Electronic – Silicon bugs, errata sheets


In many (most??, all??) microcontrollers that I have used over the past years, there where sometimes some silicon level bugs, and the manufacturers provide the engineers with the errata sheets, describing what unexpected behaviour they may face.

Why don't they ever fix these "bugs"? Since the product is still produced, and in most cases solving the problem won't affect the previous implementations, why they do not just revise it? In many cases the product may be stabilized, most bugs may have been found, and may have a significant part of its product life-time ahead of it.

Is it so difficult (technically)? Expensive?

Best Answer

Critical bugs do get fixed. Usually they're fixed before the product enters production. Unless you're using early samples, you might never see the worst bugs.

Fixing bugs is difficult and expensive. It's not just changing one line of RTL code. If you did that, you'd have to resynthesize, redo the physical layout, tweak the layout to fix any timing problems, buy a whole new mask set, produce new wafers, test the wafers (normally), validate the new fixes, and possibly characterize or qualify the product again. This takes months and costs a distressing amount of money. For that reason, we try to fix bugs directly in the layout (preferably on a single metal layer). This is faster and cheaper than starting over from RTL synthesis, but it's still not good.

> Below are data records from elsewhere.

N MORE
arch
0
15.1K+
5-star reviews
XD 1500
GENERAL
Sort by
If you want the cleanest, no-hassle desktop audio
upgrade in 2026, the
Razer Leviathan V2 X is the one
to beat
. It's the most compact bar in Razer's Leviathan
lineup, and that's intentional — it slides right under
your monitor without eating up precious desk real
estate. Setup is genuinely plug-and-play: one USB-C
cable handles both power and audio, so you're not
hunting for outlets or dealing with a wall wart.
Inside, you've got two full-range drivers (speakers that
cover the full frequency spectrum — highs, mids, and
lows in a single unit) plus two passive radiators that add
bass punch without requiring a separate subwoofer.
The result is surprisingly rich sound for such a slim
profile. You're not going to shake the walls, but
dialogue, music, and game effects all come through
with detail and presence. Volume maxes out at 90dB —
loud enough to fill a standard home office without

If we're fixing a critical bug anyway, why not fix all the other bugs too? Again, this takes time -- time to figure out and implement a fix, time to rerun the design verification tests. That time means it will take longer to get the next product to market. And in the meantime, you'll almost certainly find more bugs in your current product if you look hard enough. It's a losing battle. Fixing bugs is even harder on a product that's been out for a long time, since people have to dive into the old design to figure out what's going on. As Null says, customers may have to requalify your product in their system. If your product is still in development, delaying the production release may cause customer schedules to slip, which makes customers very unhappy.

Normally, the bugs that get left in only happen in weird configurations, cause very minor problems, have easy workarounds, or all of the above. They're just not bad enough to be worth the trouble. And if you reuse a hardware module on the next product, your existing customers will already have the workaround in their software anyway.

Software toolchains are another factor. If a module sticks around long enough, your toolchain might change enough that redoing the old validation tests becomes a major project in itself. And you probably can't just load up the old tools, because you're not paying for the site license anymore. But as long as you don't change the module, you can keep copying and pasting it into new MCUs.

Software is also an issue on the customer side. If your bugfix breaks backwards compatibility in any way, all of your customers will have to update their code, which they may not even have the tools for anymore.

As someone who works in microcontroller development, I can tell you that we would all love to fix every bug. But trying to do so would delay development unpredictably, annoy customers, cost a ton of money, and at the end of it all, we'd still probably fail.